Une telle preuve ne s’excipe pas plus des justificatifs de consultation de M. [I] [X], psychopraticien-hypnothérapeute-thérapeute de la famille et du couple, ces consultations mensuelles n’ayant débuté que le 10 février 2021. Si ce praticien évoque par ailleurs dans son certificat du 19 juillet 2021 'M. [N] n’est pas en capacités psychologiques et émotionnelles de reprendre son post de travail – il doit pouvoir continuer à prendre du temps et du recule pour se reconstruire avec le temps', une telle appréciation, aucunement circonstanciée, est insuffisante pour démontrer le lien entre l’activité professionnelle et une pathologie, que ce dernier ne mentionne au demeurant pas.
Enfin, si M. [S], psychiatre, a certes établi un certificat médical le 11 mars 2023, ce dernier n’a cependant repris que les dires de l’assuré quant au suivi effectué par son médecin traitant et le psychothérapeute, à défaut d’assurer lui-même une quelconque prise en charge du patient. Une telle absence de suivi personnel limite en conséquence la portée des éléments ainsi repris quant aux conditions de travail connues par le salarié, à leurs conséquences sur son état de santé, décrit nouvellement comme étant un 'épuisement professionnel ('burn-out')' et à l’absence 'd’état antérieur', à défaut pour ce praticien, sollicité à titre personnel par l’assuré, de présenter l’objectivité requise.
Les pièces produites par les parties mettent au surplus en exergue que M. [N] a repris une activité de conseiller de clientèle patrimoniale au [3] en CDI le 11 août 2022, puis une activité indépendante de mandataire d’assurance [2] à compter du 2 février 2023. Ce dernier a par ailleurs déménagé sur [Localité 6], comme le notait l’employeur dans son courrier d’observations du 9 juillet 2021, démarche qui, selon ses propres explications, apparaît comme ayant été préparée depuis plusieurs mois dans le cadre des projets professionnels de son épouse et de son fils
Enfin, les attestations nouvellement produites à hauteur de cour, qu’il n’appartient pas à la cour d’écarter dès lors qu’elles ont pu être contradictoirement débattues dans le cadre des présents débats, n’apportent aucun éclairage sérieux et suffisamment probant sur les conditions de travail de M. [N] et sur leurs incidences sur le syndrome anxio-dépressif déclaré, ces dernières émanant respectivement de son père, de voisins et de clients, lesquels se contentent d’appréciation d’ordre général.
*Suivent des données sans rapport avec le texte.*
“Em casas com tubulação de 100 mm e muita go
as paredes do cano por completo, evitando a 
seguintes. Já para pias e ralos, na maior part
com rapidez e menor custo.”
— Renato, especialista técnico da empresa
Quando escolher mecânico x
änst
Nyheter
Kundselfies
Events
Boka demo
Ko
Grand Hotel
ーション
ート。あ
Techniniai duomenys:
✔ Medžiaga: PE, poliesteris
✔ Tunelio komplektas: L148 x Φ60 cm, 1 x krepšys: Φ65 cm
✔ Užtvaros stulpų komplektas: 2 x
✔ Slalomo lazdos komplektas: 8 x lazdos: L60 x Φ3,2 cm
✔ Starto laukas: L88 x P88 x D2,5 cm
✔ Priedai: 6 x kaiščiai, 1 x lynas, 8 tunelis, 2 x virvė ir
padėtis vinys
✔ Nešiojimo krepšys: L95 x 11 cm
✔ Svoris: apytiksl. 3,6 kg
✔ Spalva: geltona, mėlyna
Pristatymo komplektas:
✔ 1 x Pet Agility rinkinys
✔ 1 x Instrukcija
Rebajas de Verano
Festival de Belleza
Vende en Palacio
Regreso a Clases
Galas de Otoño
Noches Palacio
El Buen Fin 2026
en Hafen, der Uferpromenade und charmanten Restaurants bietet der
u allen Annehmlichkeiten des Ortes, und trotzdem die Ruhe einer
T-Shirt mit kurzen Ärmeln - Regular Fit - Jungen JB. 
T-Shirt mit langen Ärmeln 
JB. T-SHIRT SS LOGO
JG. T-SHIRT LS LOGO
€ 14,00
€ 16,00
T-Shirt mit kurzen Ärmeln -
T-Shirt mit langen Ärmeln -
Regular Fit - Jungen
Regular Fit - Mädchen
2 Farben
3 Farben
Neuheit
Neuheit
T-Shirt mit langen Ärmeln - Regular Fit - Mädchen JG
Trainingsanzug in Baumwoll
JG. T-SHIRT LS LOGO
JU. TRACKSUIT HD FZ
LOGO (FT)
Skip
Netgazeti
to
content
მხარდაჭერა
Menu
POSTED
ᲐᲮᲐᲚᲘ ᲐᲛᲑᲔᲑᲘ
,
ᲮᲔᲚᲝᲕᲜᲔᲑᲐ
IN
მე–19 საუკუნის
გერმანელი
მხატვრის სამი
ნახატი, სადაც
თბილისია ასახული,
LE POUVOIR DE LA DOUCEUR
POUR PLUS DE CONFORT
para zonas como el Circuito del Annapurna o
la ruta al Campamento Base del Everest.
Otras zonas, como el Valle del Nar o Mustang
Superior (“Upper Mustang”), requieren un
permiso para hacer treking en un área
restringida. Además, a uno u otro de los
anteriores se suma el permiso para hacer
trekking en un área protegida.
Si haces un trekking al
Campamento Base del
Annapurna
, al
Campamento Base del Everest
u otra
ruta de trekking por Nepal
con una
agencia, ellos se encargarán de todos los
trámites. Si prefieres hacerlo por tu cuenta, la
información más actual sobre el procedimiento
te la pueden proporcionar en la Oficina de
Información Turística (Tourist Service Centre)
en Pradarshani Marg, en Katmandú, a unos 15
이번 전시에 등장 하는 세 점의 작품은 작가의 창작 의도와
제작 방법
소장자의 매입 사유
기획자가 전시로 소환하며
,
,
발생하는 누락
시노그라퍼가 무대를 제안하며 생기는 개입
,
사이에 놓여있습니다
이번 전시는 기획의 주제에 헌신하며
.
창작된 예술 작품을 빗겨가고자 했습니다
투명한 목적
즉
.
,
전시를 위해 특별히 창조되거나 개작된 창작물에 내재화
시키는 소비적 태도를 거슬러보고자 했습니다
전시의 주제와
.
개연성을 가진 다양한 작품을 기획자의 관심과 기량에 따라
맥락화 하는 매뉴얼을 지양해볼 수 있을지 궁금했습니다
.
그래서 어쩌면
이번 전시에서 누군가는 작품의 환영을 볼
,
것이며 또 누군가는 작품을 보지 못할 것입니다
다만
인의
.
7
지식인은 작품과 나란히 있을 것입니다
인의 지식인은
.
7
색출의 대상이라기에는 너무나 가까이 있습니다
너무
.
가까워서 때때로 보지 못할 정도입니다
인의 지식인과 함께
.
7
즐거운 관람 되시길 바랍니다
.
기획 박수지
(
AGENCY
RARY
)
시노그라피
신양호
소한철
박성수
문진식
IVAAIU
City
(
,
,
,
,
Quant à l’attestation de Mme [A] [T], les éléments rapportés par cette collègue de travail, qui n’n'a jamais travaillé dans la même agence que M. [N]', ne ressortent pas comme contradictoires avec ceux qu’elle avait déjà formulés auprès de l’enquêtrice de la caisse et qui ont été examinés par les deux CRRMP.
Aucun élément ne permet en conséquence d’établir que la pathologie, objet du certificat médical du 5 mars 2021, a été essentiellement et directement causée par le travail habituel de M. [N] au sein du [4].
C’est donc à raison que les premiers juges ont rejeté sa demande de reconnaissance de la maladie professionnelle, de sorte que le jugement mérite confirmation.
Partie perdante, M. [N] sera condamné aux dépens d’appel.
PAR CES MOTIFS
La cour, statuant contradictoirement, après débats en audience publique et en avoir délibéré conformément à la loi, :
— Confirme le jugement du tribunal judiciaire de Lons-le-Saunier du 17 janvier 2024 en toutes ses dispositions
— Condamne M. [F] [N] aux dépens d’appel.
Ledit arrêt a été prononcé par mise à disposition au greffe le dix sept janvier deux mille vingt cinq et signé par Madame Florence DOMENEGO, conseiller, pour le président de chambre empêché, et Monsieur Xavier DEVAUX, directeur de greffe.